One one particular machine with NEON we see (/proc/cpuinfo half thumb fastmult vfp edsp neon vfpv3 tls vfpv4 idiva idivt vfpd32 lpae evtstrm
):
0: b5f0 push {r4, r5, r6, r7, lr}
...
20: f964 4a8f vld1.32 {d20-d21}, [r4]
On another NEON machine we see (/proc/cpuinfo : swp half thumb fastmult vfp edsp neon vfpv3 tls vfpv4 idiva idivt
):
0: e92d 4ff0 stmdb sp!, {r4, r5, r6, r7, r8, r9, sl, fp, lr}
...
28: f964 2a8f vld1.32 {d18-d19}, [r4]
And on a ARMv8 machine we see (/proc/cpuinfo : fp asimd evtstrm aes pmull sha1 sha2 crc32
):
0: 3dc00021 ldr q1, [x1]
...
10: 3dc00c22 ldr q2, [x1,#48]
14: 3dc01023 ldr q3, [x1,#64]
I understand the 2-D and 1-Q are simply different views of the same bank of registers. What I am not clear on is why ARMv7 NEON is performing the multiple register load instead of a 1Q load.

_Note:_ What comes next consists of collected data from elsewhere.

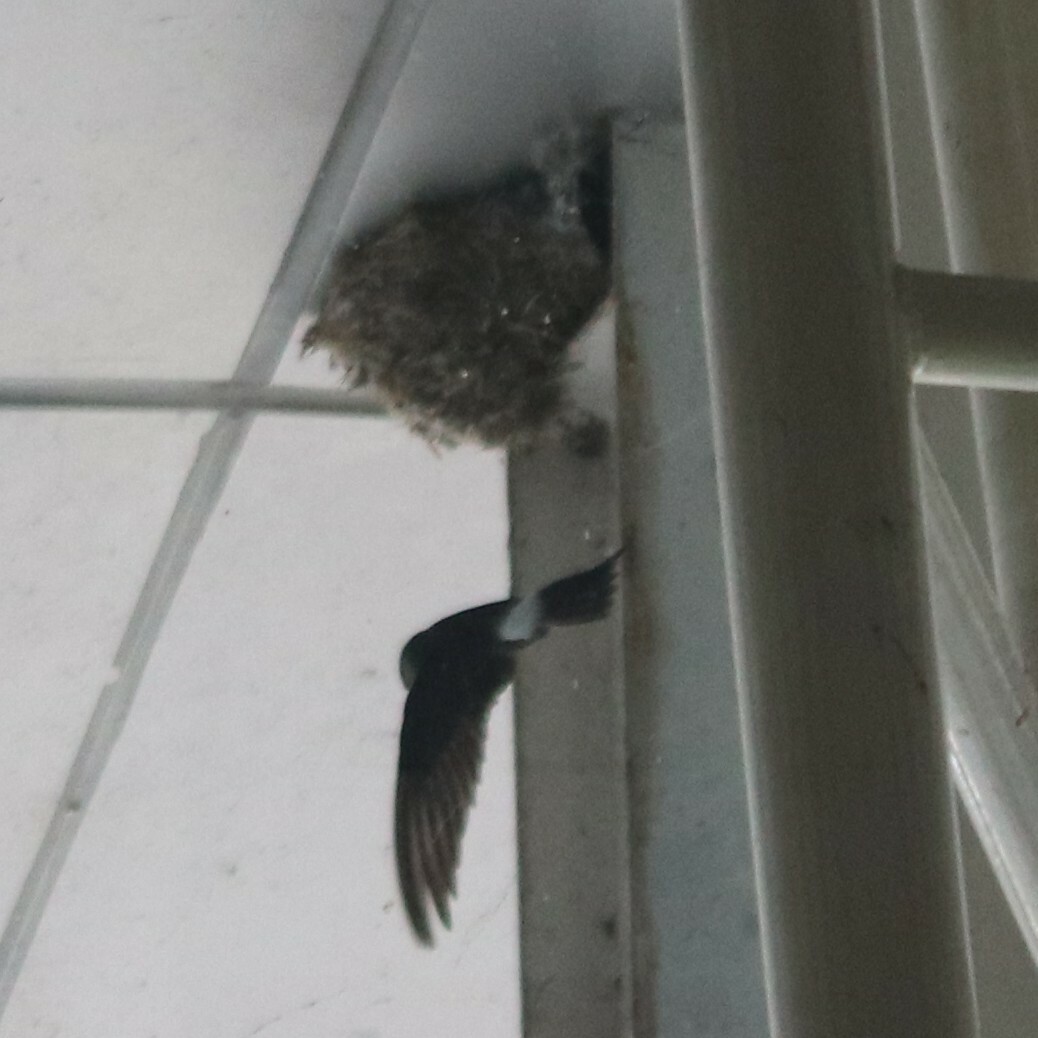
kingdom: Animalia
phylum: Chordata
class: Aves
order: Apodiformes
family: Apodidae
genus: Apus
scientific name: Apus nipalensis
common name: House swift
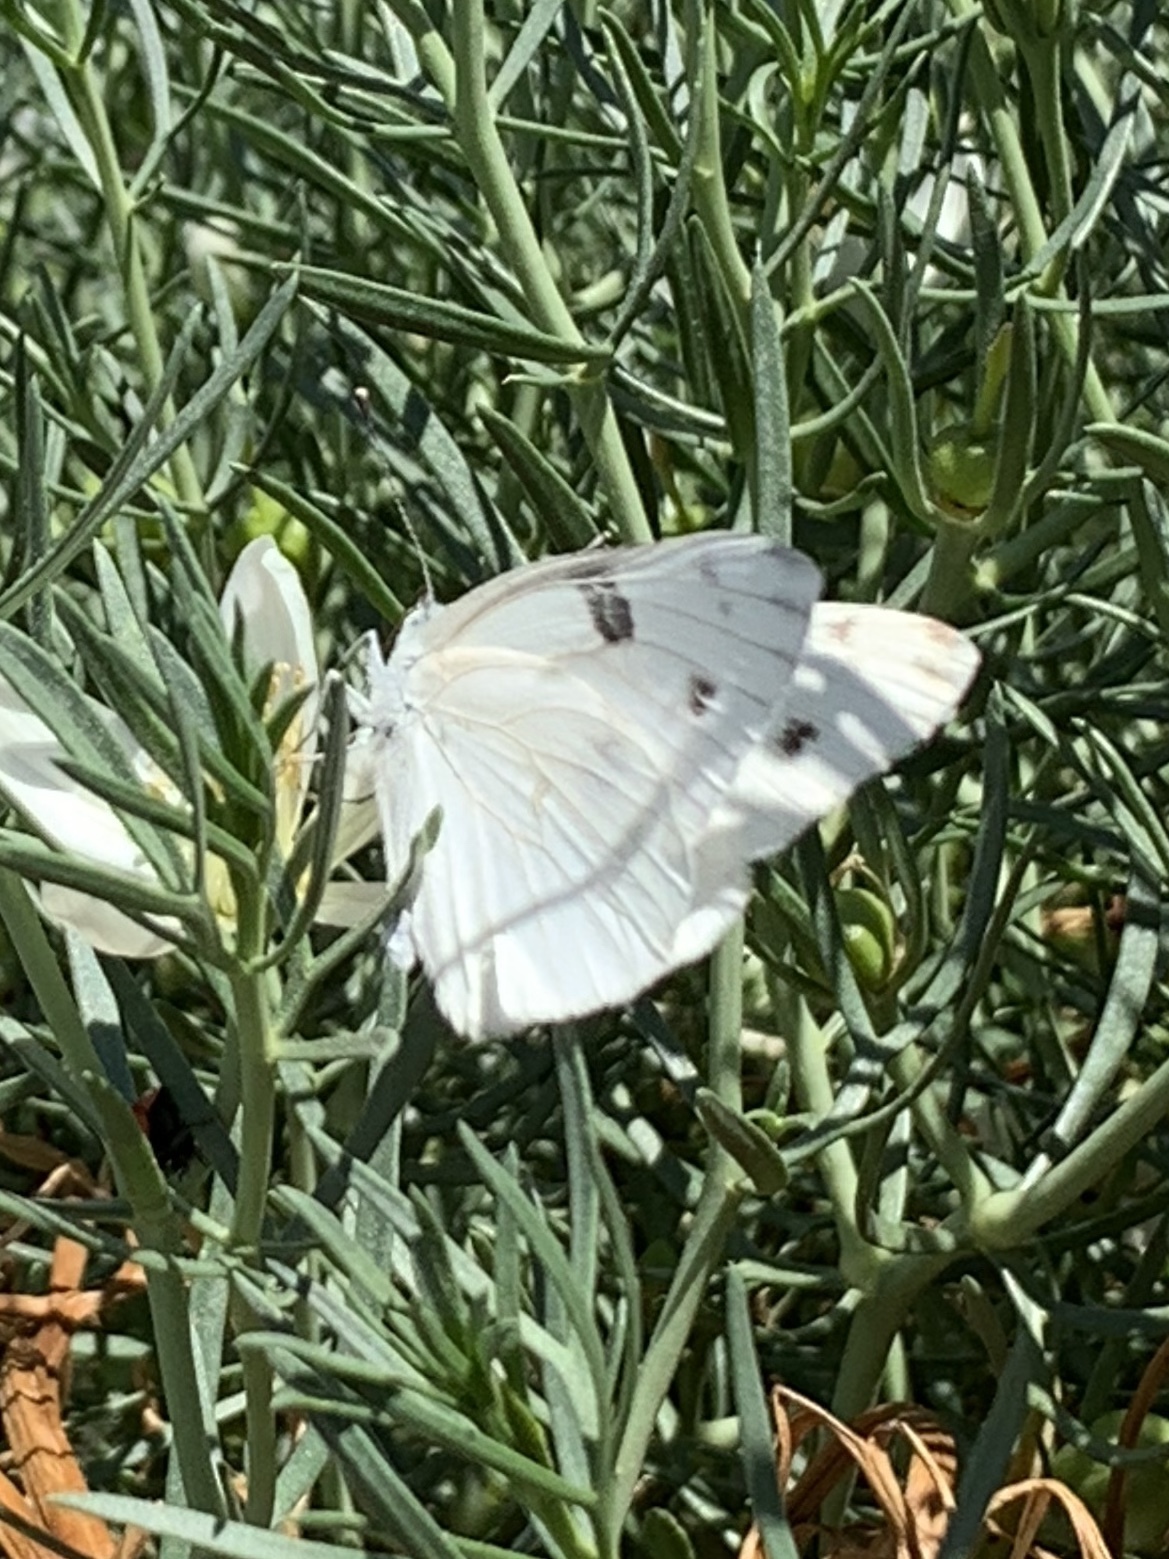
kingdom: Animalia
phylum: Arthropoda
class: Insecta
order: Lepidoptera
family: Pieridae
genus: Pontia
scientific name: Pontia protodice
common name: Checkered white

My question is, what is the difference between the vld1.32 {2-D}
and vld1q.32 1-Q
. Or why is the compiler not generating the 1-Q loads in all cases?
Upvotes: 2
Views: 1803
Reputation: 13317
The difference here lies between 32 bit ARM (aka AArch32) and AArch64.
The fact that 2 D registers are aliased over one Q register is true for 32 bit mode, but not in 64 bit mode. In AArch64, dX
is the first half of qX
, not of q(X/2)
as in AArch32, and there's no d
register name for addressing the upper half of the q
register.
If you, in AArch32, assemble the instruction vld1.32 {q0}, [r0]
, it will turn into the same opcode f920 0a8f
(in thumb mode) as you get if you assemble vld1.32 {d0-d1}, [r0]
. So it's basically up to the disassembler to choose which form it prefers to use for display (although there may be guidelines for disassemblers, saying it should prefer to use the D register form).
On AArch64, the two forms are distinct since the registers aren't aliased in the same way, so if you ask for a 128 bit load to a Q register, that's what you get and there's no ambiguity about it.
Upvotes: 4